[Opening RECORDS FOR THE EXERCISE section]
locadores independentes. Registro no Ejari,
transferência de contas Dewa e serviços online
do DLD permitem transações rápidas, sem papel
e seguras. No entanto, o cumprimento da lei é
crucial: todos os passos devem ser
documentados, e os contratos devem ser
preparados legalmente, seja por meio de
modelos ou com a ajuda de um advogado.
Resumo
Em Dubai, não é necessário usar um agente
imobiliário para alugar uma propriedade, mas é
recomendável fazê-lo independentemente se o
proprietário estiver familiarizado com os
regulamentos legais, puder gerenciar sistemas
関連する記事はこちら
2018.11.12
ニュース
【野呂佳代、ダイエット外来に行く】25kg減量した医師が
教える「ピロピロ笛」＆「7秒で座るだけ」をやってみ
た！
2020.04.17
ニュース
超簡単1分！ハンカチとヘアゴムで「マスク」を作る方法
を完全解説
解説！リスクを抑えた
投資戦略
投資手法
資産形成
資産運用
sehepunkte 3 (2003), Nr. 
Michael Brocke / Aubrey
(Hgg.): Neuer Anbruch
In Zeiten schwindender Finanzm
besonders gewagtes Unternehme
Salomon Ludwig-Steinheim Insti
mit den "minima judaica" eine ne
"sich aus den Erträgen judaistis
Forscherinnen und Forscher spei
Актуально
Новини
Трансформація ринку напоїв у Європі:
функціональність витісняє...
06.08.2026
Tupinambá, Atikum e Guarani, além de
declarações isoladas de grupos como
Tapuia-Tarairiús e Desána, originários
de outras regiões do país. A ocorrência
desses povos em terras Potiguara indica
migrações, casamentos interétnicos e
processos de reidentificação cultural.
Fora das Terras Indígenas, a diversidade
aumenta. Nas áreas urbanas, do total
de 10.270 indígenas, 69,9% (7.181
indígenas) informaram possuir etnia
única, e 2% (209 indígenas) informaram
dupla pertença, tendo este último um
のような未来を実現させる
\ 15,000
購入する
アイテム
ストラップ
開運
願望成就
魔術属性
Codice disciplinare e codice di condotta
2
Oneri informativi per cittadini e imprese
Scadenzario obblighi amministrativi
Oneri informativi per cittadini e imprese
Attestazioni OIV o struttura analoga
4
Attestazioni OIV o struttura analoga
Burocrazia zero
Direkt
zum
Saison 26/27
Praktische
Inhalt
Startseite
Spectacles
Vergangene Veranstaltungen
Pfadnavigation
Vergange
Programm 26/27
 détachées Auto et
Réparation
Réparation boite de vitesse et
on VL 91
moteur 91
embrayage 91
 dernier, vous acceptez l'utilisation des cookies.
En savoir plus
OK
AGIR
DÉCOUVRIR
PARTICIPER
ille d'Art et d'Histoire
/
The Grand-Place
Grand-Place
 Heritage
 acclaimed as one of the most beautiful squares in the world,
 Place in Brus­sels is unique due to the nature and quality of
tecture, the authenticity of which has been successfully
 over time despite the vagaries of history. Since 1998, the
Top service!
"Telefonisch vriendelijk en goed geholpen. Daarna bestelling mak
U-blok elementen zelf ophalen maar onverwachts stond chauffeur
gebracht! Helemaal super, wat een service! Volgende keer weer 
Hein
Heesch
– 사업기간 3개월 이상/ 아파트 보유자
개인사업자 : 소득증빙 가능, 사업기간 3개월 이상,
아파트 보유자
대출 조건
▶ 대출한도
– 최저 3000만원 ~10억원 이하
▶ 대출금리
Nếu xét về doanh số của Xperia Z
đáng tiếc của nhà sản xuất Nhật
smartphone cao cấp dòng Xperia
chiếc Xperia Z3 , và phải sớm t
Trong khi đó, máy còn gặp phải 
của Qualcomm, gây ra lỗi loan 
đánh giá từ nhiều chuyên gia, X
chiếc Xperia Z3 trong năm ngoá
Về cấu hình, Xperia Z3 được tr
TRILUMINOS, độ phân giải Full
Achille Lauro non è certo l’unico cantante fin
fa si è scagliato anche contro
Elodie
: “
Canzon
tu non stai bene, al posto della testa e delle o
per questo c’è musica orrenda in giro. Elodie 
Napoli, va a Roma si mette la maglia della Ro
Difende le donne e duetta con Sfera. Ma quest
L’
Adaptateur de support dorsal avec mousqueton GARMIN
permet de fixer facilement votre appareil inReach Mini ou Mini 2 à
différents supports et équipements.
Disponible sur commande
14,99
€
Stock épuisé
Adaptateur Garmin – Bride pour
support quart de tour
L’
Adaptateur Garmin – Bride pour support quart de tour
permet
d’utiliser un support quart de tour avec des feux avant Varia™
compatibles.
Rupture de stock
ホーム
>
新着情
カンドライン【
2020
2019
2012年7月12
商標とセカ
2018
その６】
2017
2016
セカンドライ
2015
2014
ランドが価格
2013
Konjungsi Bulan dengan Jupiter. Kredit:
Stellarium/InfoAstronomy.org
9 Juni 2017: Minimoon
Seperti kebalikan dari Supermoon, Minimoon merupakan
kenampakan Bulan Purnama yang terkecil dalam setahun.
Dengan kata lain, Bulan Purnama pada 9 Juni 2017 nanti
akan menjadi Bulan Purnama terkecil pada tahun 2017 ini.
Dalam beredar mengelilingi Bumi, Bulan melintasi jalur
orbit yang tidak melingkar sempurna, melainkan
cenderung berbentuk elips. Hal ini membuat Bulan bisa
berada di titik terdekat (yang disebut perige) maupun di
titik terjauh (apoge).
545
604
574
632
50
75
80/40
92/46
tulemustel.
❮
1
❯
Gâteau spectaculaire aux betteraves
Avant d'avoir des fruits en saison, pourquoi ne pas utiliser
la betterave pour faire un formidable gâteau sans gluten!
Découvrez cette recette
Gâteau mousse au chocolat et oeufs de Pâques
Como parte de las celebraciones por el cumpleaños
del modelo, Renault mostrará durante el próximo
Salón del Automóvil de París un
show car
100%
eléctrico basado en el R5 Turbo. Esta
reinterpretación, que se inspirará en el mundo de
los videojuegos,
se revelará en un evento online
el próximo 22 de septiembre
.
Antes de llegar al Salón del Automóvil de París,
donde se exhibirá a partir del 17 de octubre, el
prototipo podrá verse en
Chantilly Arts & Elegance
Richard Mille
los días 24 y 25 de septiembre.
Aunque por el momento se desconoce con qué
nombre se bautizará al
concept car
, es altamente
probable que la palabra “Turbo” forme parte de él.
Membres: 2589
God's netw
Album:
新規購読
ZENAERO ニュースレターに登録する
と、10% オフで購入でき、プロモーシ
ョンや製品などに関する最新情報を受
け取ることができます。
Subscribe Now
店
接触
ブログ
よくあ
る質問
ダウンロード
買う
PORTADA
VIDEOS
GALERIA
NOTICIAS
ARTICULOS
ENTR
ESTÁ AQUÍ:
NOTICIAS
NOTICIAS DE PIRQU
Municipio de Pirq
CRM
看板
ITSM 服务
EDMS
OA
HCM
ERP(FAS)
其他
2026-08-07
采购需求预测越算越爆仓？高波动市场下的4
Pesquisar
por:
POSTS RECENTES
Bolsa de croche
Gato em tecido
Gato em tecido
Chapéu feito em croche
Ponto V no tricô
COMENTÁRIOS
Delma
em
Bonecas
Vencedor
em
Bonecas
[Closing RECORDS FOR THE EXERCISE section]
WHAT THIS TASK INVOLVES >>
Retype the complete listing verbatim.

WRITTEN REPLY >>
locadores independentes. Registro no Ejari,
transferência de contas Dewa e serviços online
do DLD permitem transações rápidas, sem papel
e seguras. No entanto, o cumprimento da lei é
crucial: todos os passos devem ser
documentados, e os contratos devem ser
preparados legalmente, seja por meio de
modelos ou com a ajuda de um advogado.
Resumo
Em Dubai, não é necessário usar um agente
imobiliário para alugar uma propriedade, mas é
recomendável fazê-lo independentemente se o
proprietário estiver familiarizado com os
regulamentos legais, puder gerenciar sistemas
関連する記事はこちら
2018.11.12
ニュース
【野呂佳代、ダイエット外来に行く】25kg減量した医師が
教える「ピロピロ笛」＆「7秒で座るだけ」をやってみ
た！
2020.04.17
ニュース
超簡単1分！ハンカチとヘアゴムで「マスク」を作る方法
を完全解説
解説！リスクを抑えた
投資戦略
投資手法
資産形成
資産運用
sehepunkte 3 (2003), Nr. 
Michael Brocke / Aubrey
(Hgg.): Neuer Anbruch
In Zeiten schwindender Finanzm
besonders gewagtes Unternehme
Salomon Ludwig-Steinheim Insti
mit den "minima judaica" eine ne
"sich aus den Erträgen judaistis
Forscherinnen und Forscher spei
Актуально
Новини
Трансформація ринку напоїв у Європі:
функціональність витісняє...
06.08.2026
Tupinambá, Atikum e Guarani, além de
declarações isoladas de grupos como
Tapuia-Tarairiús e Desána, originários
de outras regiões do país. A ocorrência
desses povos em terras Potiguara indica
migrações, casamentos interétnicos e
processos de reidentificação cultural.
Fora das Terras Indígenas, a diversidade
aumenta. Nas áreas urbanas, do total
de 10.270 indígenas, 69,9% (7.181
indígenas) informaram possuir etnia
única, e 2% (209 indígenas) informaram
dupla pertença, tendo este último um
のような未来を実現させる
\ 15,000
購入する
アイテム
ストラップ
開運
願望成就
魔術属性
Codice disciplinare e codice di condotta
2
Oneri informativi per cittadini e imprese
Scadenzario obblighi amministrativi
Oneri informativi per cittadini e imprese
Attestazioni OIV o struttura analoga
4
Attestazioni OIV o struttura analoga
Burocrazia zero
Direkt
zum
Saison 26/27
Praktische
Inhalt
Startseite
Spectacles
Vergangene Veranstaltungen
Pfadnavigation
Vergange
Programm 26/27
 détachées Auto et
Réparation
Réparation boite de vitesse et
on VL 91
moteur 91
embrayage 91
 dernier, vous acceptez l'utilisation des cookies.
En savoir plus
OK
AGIR
DÉCOUVRIR
PARTICIPER
ille d'Art et d'Histoire
/
The Grand-Place
Grand-Place
 Heritage
 acclaimed as one of the most beautiful squares in the world,
 Place in Brus­sels is unique due to the nature and quality of
tecture, the authenticity of which has been successfully
 over time despite the vagaries of history. Since 1998, the
Top service!
"Telefonisch vriendelijk en goed geholpen. Daarna bestelling mak
U-blok elementen zelf ophalen maar onverwachts stond chauffeur
gebracht! Helemaal super, wat een service! Volgende keer weer 
Hein
Heesch
– 사업기간 3개월 이상/ 아파트 보유자
개인사업자 : 소득증빙 가능, 사업기간 3개월 이상,
아파트 보유자
대출 조건
▶ 대출한도
– 최저 3000만원 ~10억원 이하
▶ 대출금리
Nếu xét về doanh số của Xperia Z
đáng tiếc của nhà sản xuất Nhật
smartphone cao cấp dòng Xperia
chiếc Xperia Z3 , và phải sớm t
Trong khi đó, máy còn gặp phải 
của Qualcomm, gây ra lỗi loan 
đánh giá từ nhiều chuyên gia, X
chiếc Xperia Z3 trong năm ngoá
Về cấu hình, Xperia Z3 được tr
TRILUMINOS, độ phân giải Full
Achille Lauro non è certo l’unico cantante fin
fa si è scagliato anche contro
Elodie
: “
Canzon
tu non stai bene, al posto della testa e delle o
per questo c’è musica orrenda in giro. Elodie 
Napoli, va a Roma si mette la maglia della Ro
Difende le donne e duetta con Sfera. Ma quest
L’
Adaptateur de support dorsal avec mousqueton GARMIN
permet de fixer facilement votre appareil inReach Mini ou Mini 2 à
différents supports et équipements.
Disponible sur commande
14,99
€
Stock épuisé
Adaptateur Garmin – Bride pour
support quart de tour
L’
Adaptateur Garmin – Bride pour support quart de tour
permet
d’utiliser un support quart de tour avec des feux avant Varia™
compatibles.
Rupture de stock
ホーム
>
新着情
カンドライン【
2020
2019
2012年7月12
商標とセカ
2018
その６】
2017
2016
セカンドライ
2015
2014
ランドが価格
2013
Konjungsi Bulan dengan Jupiter. Kredit:
Stellarium/InfoAstronomy.org
9 Juni 2017: Minimoon
Seperti kebalikan dari Supermoon, Minimoon merupakan
kenampakan Bulan Purnama yang terkecil dalam setahun.
Dengan kata lain, Bulan Purnama pada 9 Juni 2017 nanti
akan menjadi Bulan Purnama terkecil pada tahun 2017 ini.
Dalam beredar mengelilingi Bumi, Bulan melintasi jalur
orbit yang tidak melingkar sempurna, melainkan
cenderung berbentuk elips. Hal ini membuat Bulan bisa
berada di titik terdekat (yang disebut perige) maupun di
titik terjauh (apoge).
545
604
574
632
50
75
80/40
92/46
tulemustel.
❮
1
❯
Gâteau spectaculaire aux betteraves
Avant d'avoir des fruits en saison, pourquoi ne pas utiliser
la betterave pour faire un formidable gâteau sans gluten!
Découvrez cette recette
Gâteau mousse au chocolat et oeufs de Pâques
Como parte de las celebraciones por el cumpleaños
del modelo, Renault mostrará durante el próximo
Salón del Automóvil de París un
show car
100%
eléctrico basado en el R5 Turbo. Esta
reinterpretación, que se inspirará en el mundo de
los videojuegos,
se revelará en un evento online
el próximo 22 de septiembre
.
Antes de llegar al Salón del Automóvil de París,
donde se exhibirá a partir del 17 de octubre, el
prototipo podrá verse en
Chantilly Arts & Elegance
Richard Mille
los días 24 y 25 de septiembre.
Aunque por el momento se desconoce con qué
nombre se bautizará al
concept car
, es altamente
probable que la palabra “Turbo” forme parte de él.
Membres: 2589
God's netw
Album:
新規購読
ZENAERO ニュースレターに登録する
と、10% オフで購入でき、プロモーシ
ョンや製品などに関する最新情報を受
け取ることができます。
Subscribe Now
店
接触
ブログ
よくあ
る質問
ダウンロード
買う
PORTADA
VIDEOS
GALERIA
NOTICIAS
ARTICULOS
ENTR
ESTÁ AQUÍ:
NOTICIAS
NOTICIAS DE PIRQU
Municipio de Pirq
CRM
看板
ITSM 服务
EDMS
OA
HCM
ERP(FAS)
其他
2026-08-07
采购需求预测越算越爆仓？高波动市场下的4
Pesquisar
por:
POSTS RECENTES
Bolsa de croche
Gato em tecido
Gato em tecido
Chapéu feito em croche
Ponto V no tricô
COMENTÁRIOS
Delma
em
Bonecas
Vencedor
em
Bonecas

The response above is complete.